2-ème dimanche de carême 2017  Mc 2, 1-12

          Le miracle de la guérison du paralytique de Capharnaüm est intéressant à plusieurs titres. Quand des parents demandent à Dieu la guérison de leur enfant, cela n’a rien de surprenant. Quand ce sont des amis qui demandent la guérison d’un adulte, cela signifie que cette personne compte beaucoup pour eux. Nous dirions qu’il s’agit de quelqu’un de bien. Et là, les amis du paralytique fournissent un effort supplémentaire et le moins que l’on puisse dire est qu’ils ne manquent ni d’imagination, ni de toupet et qu’ils vont surprendre tout le monde. Dans la mesure où la présence du Christ a attiré une grande foule, plus personne ne peut entrer dans la maison, dont les exégètes pensent qu’il s’agit de celle de l’apôtre Pierre. Le seul moyen d’arriver jusqu’au Christ est de monter sur le toit en bois, recouvert de terre battue, d’en démonter une partie et de faire descendre le paralytique sur son brancard.

         Le Christ, Lui aussi, surprend et choque son auditoire. Il commence déjà par pardonner les péchés du paralysé, ce qui fait scandale, et non au vu de la foi de l’infirme, mais au vu de la foi de ses amis. A la fin de son épître, l’apôtre Jacques nous dit que la prière collective est efficace et qu’elle l’est d’autant plus que ceux qui la font sont justes, c’est-à dire qu’ils observent ou, en tout cas, s’efforcent d’observer les recommandations du Christ : « L’un d’entre vous est-il malade, – écrit l’apôtre, qu’il fasse appeler les anciens de l’Eglise et qu’ils prient après avoir fait sur lui une onction d’huile au nom du Seigneur. La prière de la foi sauvera le patient ; le Seigneur le relèvera et s’il a des péchés à son actif, il lui sera pardonné. (…) Priez les uns pour les autres, afin d’être guéris. La requête d’un juste agit avec beaucoup de force ».

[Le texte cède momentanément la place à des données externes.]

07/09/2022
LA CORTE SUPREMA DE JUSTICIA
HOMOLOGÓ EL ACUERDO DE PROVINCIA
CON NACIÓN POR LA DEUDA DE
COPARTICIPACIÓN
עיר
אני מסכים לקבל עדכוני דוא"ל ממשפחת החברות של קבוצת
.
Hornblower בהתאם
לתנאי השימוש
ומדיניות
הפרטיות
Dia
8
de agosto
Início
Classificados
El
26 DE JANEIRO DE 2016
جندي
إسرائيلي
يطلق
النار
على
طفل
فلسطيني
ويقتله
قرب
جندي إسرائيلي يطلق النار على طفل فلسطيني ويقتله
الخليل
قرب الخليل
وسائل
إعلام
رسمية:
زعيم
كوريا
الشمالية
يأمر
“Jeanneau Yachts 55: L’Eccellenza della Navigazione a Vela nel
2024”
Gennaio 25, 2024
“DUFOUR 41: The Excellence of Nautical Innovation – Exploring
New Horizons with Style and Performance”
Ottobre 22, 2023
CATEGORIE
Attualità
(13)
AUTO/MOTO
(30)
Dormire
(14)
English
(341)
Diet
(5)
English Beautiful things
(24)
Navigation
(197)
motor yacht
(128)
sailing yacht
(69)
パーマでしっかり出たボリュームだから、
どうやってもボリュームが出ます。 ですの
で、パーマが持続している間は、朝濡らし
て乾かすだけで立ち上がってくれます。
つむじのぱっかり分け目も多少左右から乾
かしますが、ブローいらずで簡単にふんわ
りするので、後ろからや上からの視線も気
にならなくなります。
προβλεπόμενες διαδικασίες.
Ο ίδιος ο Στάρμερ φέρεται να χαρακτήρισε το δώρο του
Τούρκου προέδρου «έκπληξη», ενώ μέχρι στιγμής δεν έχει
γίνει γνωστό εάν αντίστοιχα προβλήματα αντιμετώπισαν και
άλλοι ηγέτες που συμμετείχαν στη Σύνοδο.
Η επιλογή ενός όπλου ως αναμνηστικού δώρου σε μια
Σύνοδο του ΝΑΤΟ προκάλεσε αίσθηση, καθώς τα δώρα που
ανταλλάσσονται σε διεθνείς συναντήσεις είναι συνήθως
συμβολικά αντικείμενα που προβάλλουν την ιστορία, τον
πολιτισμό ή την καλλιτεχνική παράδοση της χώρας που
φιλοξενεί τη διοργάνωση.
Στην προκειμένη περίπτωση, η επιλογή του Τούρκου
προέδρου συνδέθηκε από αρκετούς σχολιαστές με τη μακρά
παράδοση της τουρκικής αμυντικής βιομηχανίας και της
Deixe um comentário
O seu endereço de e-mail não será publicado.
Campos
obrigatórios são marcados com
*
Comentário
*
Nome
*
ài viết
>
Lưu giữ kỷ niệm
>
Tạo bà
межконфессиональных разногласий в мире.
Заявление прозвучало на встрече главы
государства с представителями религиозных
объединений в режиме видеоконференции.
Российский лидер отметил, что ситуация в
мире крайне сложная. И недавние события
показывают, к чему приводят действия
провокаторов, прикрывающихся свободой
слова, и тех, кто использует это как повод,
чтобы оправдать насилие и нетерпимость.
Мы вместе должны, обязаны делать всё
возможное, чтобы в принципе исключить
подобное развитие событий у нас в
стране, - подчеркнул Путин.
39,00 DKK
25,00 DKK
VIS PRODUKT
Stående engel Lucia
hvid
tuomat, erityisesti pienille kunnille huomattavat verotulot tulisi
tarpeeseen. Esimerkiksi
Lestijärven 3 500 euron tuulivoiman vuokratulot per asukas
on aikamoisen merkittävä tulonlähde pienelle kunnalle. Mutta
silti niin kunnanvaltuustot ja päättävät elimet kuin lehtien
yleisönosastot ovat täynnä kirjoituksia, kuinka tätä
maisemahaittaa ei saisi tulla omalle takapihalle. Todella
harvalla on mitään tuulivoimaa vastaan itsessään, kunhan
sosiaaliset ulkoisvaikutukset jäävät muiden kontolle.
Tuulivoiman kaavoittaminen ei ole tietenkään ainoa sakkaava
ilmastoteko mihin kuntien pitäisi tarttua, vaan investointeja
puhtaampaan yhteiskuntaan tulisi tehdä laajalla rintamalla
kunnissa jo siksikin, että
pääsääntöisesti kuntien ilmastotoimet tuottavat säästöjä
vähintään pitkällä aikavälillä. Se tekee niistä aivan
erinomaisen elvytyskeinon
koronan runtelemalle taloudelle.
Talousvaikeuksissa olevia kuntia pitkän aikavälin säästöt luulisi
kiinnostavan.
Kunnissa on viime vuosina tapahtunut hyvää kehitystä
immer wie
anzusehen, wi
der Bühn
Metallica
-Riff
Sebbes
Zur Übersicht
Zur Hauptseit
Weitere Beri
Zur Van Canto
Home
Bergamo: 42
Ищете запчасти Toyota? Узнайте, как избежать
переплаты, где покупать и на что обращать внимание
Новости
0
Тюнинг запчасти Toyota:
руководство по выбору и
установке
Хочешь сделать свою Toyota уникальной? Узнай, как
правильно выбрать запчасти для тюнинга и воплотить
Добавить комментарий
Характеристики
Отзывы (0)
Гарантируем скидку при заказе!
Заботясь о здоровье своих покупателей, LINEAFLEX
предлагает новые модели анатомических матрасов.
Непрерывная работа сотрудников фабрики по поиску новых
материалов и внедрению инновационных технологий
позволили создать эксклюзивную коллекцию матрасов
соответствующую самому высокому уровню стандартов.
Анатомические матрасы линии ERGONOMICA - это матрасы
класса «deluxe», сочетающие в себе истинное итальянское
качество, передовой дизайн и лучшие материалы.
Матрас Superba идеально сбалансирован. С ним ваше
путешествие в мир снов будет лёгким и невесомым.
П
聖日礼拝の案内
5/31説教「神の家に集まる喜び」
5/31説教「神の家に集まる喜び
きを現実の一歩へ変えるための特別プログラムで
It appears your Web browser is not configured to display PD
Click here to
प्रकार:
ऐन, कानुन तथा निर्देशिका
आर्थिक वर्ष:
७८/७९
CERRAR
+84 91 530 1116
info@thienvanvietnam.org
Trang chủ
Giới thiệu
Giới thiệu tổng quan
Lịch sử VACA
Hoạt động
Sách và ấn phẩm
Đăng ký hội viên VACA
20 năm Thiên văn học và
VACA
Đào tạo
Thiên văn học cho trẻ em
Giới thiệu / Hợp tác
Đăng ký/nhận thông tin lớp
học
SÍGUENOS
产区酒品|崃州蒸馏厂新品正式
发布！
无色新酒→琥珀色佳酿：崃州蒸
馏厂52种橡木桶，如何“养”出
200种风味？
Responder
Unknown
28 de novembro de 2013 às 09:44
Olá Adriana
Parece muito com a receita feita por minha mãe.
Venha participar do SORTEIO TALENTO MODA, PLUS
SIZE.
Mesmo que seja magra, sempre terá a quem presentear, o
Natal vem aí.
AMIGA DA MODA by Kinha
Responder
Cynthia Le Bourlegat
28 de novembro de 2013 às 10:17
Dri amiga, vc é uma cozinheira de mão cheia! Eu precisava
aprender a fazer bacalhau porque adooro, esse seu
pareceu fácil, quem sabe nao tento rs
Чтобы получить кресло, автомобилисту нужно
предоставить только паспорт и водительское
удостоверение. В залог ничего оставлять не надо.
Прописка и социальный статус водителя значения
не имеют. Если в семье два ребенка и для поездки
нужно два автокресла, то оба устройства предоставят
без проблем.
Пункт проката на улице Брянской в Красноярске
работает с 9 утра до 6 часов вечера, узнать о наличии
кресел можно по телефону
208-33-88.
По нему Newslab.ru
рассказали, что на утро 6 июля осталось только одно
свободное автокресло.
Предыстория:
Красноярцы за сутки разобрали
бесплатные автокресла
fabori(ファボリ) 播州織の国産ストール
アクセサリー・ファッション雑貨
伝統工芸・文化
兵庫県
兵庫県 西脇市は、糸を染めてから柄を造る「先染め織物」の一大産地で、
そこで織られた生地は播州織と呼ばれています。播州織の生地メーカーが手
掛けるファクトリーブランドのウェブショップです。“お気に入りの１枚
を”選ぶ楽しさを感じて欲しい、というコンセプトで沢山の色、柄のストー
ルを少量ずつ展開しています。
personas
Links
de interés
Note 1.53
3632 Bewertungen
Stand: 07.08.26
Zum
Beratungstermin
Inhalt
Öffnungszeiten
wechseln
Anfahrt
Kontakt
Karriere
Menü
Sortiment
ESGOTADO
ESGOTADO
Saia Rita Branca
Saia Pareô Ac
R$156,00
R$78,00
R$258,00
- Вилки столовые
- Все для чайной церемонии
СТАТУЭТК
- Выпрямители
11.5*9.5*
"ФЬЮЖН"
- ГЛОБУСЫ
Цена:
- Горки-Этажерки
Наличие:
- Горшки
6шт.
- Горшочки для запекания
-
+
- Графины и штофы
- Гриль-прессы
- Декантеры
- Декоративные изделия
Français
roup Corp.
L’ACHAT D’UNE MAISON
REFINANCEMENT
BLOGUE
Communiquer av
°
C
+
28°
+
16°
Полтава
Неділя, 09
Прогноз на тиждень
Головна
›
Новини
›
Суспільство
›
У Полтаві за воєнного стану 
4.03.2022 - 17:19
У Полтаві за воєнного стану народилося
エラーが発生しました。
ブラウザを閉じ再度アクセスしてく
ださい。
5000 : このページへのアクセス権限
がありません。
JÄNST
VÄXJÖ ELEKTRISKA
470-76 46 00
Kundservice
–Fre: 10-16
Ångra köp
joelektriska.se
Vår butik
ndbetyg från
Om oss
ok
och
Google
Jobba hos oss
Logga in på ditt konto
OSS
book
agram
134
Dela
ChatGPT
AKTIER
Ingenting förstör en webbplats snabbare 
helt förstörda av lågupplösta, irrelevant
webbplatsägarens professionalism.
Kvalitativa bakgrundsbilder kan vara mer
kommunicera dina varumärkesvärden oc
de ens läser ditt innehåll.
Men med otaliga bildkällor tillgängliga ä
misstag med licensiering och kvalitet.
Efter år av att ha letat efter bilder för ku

        Nous remarquons que, pour le paralytique de Capharnaüm, le pardon des péchés précède la guérison physique et que Dieu « prête une oreille attentive à la voix des supplications », pour reprendre une expression utilisée dans nos offices. Le Christ établit une hiérarchie des guérisons. A Capharnaüm, la guérison est d’abord spirituelle, puis physique. Cela s’explique par le fait que la guérison spirituelle débouche sur l’éternité, tandis que la guérison physique est limitée dans le temps, ne serait-ce que par la fin de vie.

        Le père Alexis Metchoff, un saint russe du début du 20-ème siècle était un adepte de la prière concertée – quand des fidèles prient ensemble à des endroits différents, mais à des moments sur lesquels ils s’étaient mis d’accord. Le résultat des prières, concertées ou individuelles, n’est pas toujours celui qui est escompté. Il est impossible de dire pour quelles raisons les prières n’ont pas été exaucées. Cela ne signifie pas que ceux qui ont prié n’étaient pas des justes. Une ébauche de réponse est sans doute contenue dans le Notre Père – « que Ta volonté soit faite » sous-entend que la volonté de Dieu ne coïncide pas nécessairement avec la nôtre. Et que c’est la Sienne qui prévaut. Cela peut déstabiliser. Il est très difficile, il est même parfois impossible de trouver une justification ou une quelconque raison à la souffrance qui nous paraît gratuite, à la souffrance qui nous semble injuste. La tentation est grande d’en faire porter, à tort, la responsabilité à Dieu. Il est des questions auxquelles nous n’aurons peut-être des réponses que dans l’autre-monde.

       « La voie de Dieu est une croix quotidienne – a écrit St Isaac le Syrien. Nul n’est monté aux cieux en menant une vie de fraîcheur », c’est-à-dire une vie sans soucis, sans épreuves. La substitution de la formule « délivre du Malin », c’est-à-dire « de l’emprise des force du mal », par « délivre nous du mal », c’est-à-dire de tout ce qui nous est désagréable, montre clairement que l’homme a naturellement tendance à privilégier le bien-être matériel, le bien-être physique, au bien-être spirituel. La hiérarchie établie par le Christ à Capharnaüm est inversée. A nous de rétablir le bon ordre.